Many of Burckhardt's gallery works are what he describes as "'possession-oriented portraiture' in which the animals, or ships, or people, aren't what they appear to be; they're placeholders for desires, fears, and ideals."

===Illustration===
Burckhardt's art has appeared on book covers, albums, storefronts, packaging & clothing, and been commissioned by clients that include Gucci, Rolling Stone, Atlantic Monthly, The New York Times, WIRED, and TIME, among others.

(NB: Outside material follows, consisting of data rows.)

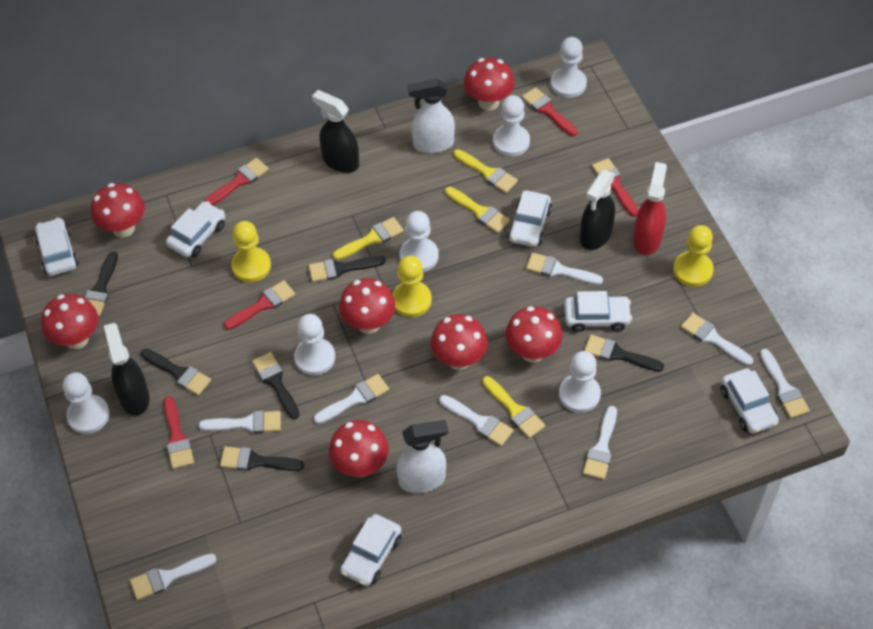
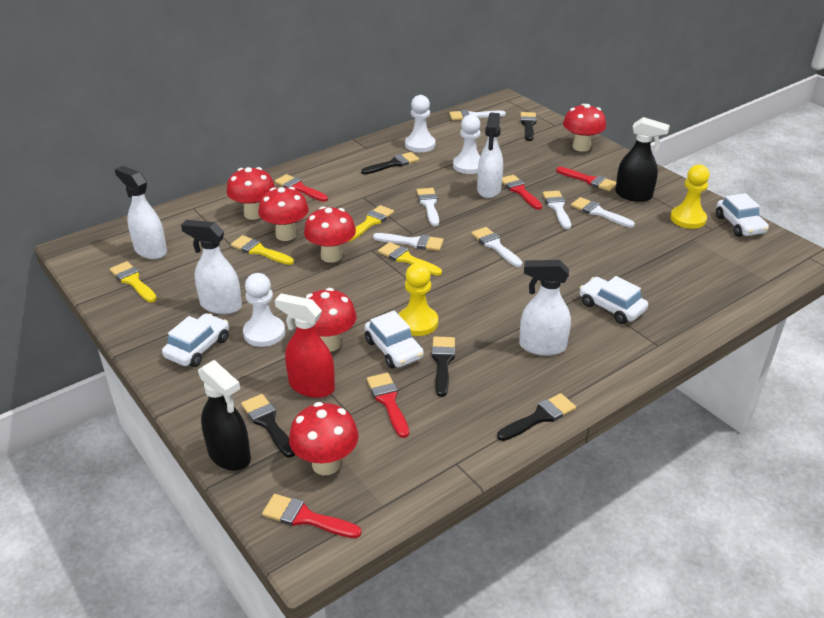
black brush: 6 -> 5
black spray bottle: 3 -> 2
red mushroom: 7 -> 6
white brush: 8 -> 6
white car: 6 -> 4
white pawn: 6 -> 3
white spray bottle: 2 -> 4
yellow pawn: 3 -> 2

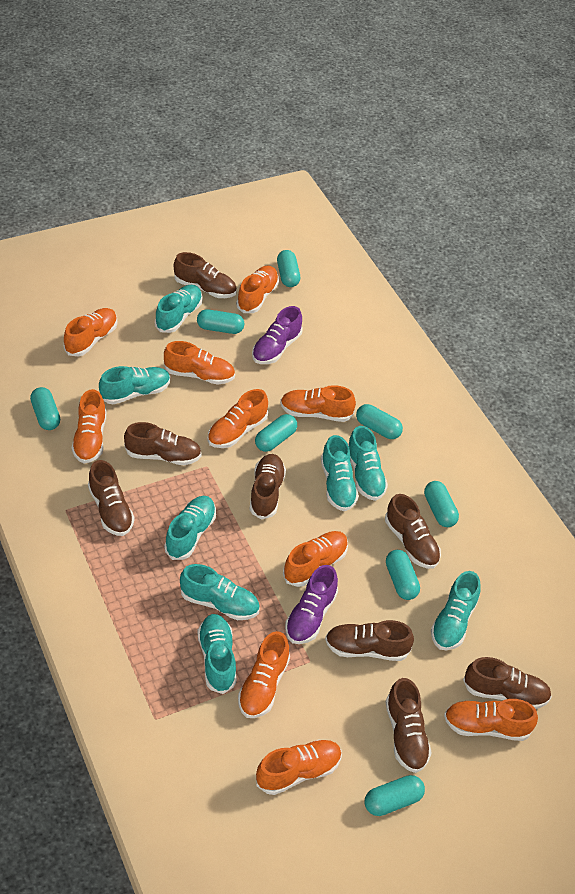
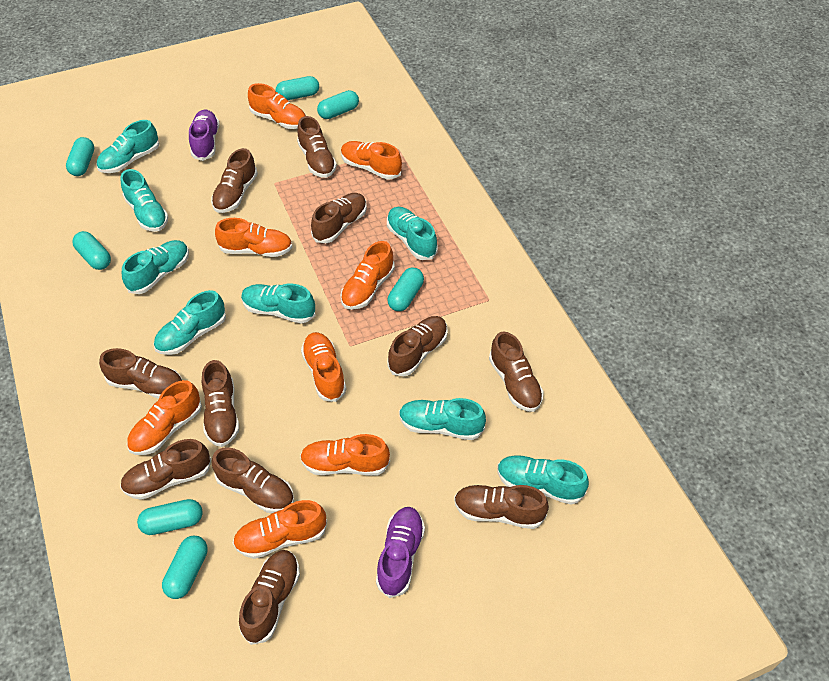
brown shoe: 8 -> 11
orange shoe: 10 -> 8
turquoise capsule: 8 -> 7

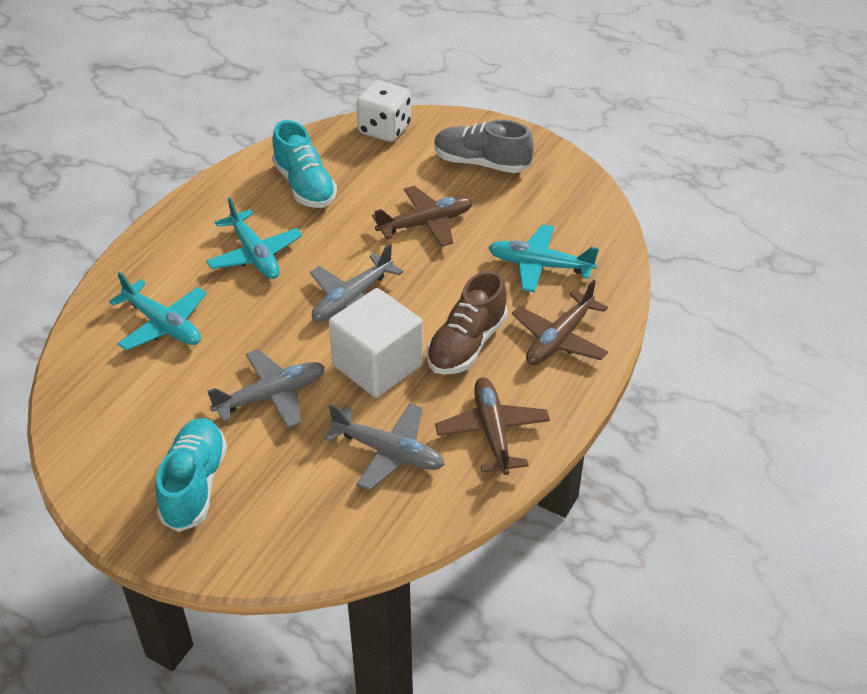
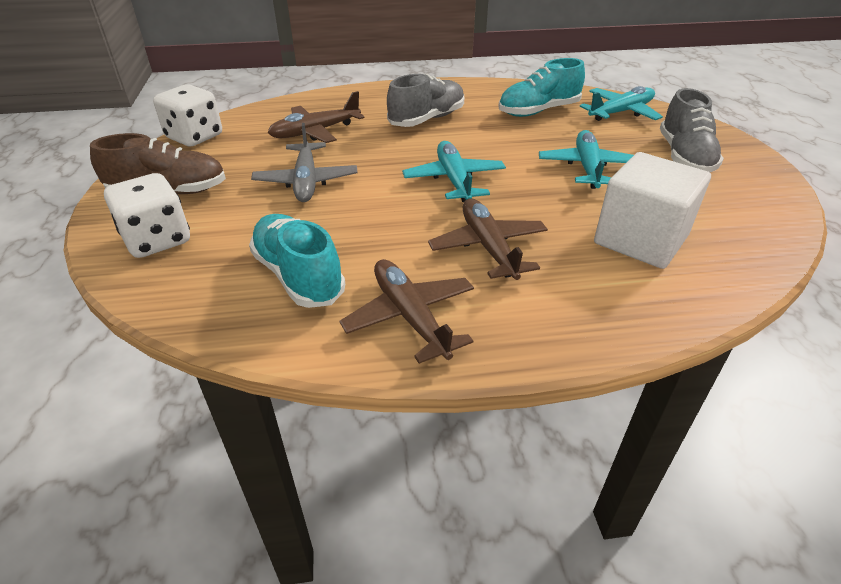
grey plane: 3 -> 1
grey shoe: 1 -> 2
white dice: 1 -> 2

Burckhardt is recognized for his portraiture work, which has been commissioned by Major League Baseball, The Rock and Roll Hall of Fame, Sony Records, and others. His work has received numerous awards, including Gold & Silver medals from the New York Society of Illustrators, Cannes Lions, and the American Advertising Federation. He is a recipient of the prestigious Hamilton King Award from the American Museum of Illustration, and in 2019 Taschen named him one of the top 100 illustrators in the world.

==Awards and service==
===Awards===

- 150 Most Notable Alumni, Baylor University (2009)
- Texas State Artist, Texas Commission on the Arts (2010)
- Hamilton King Award, Society of Illustrators (2011)
- Presidential Award of Excellence in Scholarly/Creative Activities, Texas State University (2012)
- Two-time Hunting Art Prize finalist
- Silver Medal, Institutional Category, Top Dog, (2004) Society of Illustrators (46th Annual)
- Gold Medal, Institutional Category, Twins, (2009) Society of Illustrators (51st Annual)
- Silver Medal, Editorial Category, Whitewash, (2010) Society of Illustrators (52nd Annual)
- Gold Medal, Uncommissioned Category, Himmelblick, (2011) Society of Illustrators (53rd Annual)
- Gold Medal, Editorial Category, Over Fishing, (2012) Society of Illustrators (54th Annual)
- Silver Medal, Institutional Category, Gilded, (2013) Society of Illustrators (55th Annual)
- Gold & Silver Medals, "Horsepower", Cannes Lions (2014)
- Gold Medal, Advertising Category, Settler Sports Illustrated, (2017) Society of Illustrators (59th Annual)
- Silver Medal, Surface & Product Category, Gucci Homecoming, (2020) Society of Illustrators (62nd Annual)
- Gold Medal, Surface & Product Category, Gucci Storefront, (2021) Society of Illustrators (63rd Annual)
- Gold Medal, Uncommissioned, The Crossing, (2023) Society of Illustrators (65th Annual)
- Gold Medal, Surface & Product (Series), Still Austin Bottled-in-Bond, (2024) Society of Illustrators (66th Annual)
- Silver Medal, Uncommissioned, Vanitas, (2026) Society of Illustrators (68th Annual)

===Service===
- President of the Illustration Conference
- Chair of the Society of Illustrators 47th Annual

==Personal life==
Burckhardt divides his time between Austin, Texas and Bremen, Germany. He is a past instructor at School of Visual Arts in New York City and Texas State University, in San Marcos, Texas, and is a frequent guest lecturer at universities and arts organizations.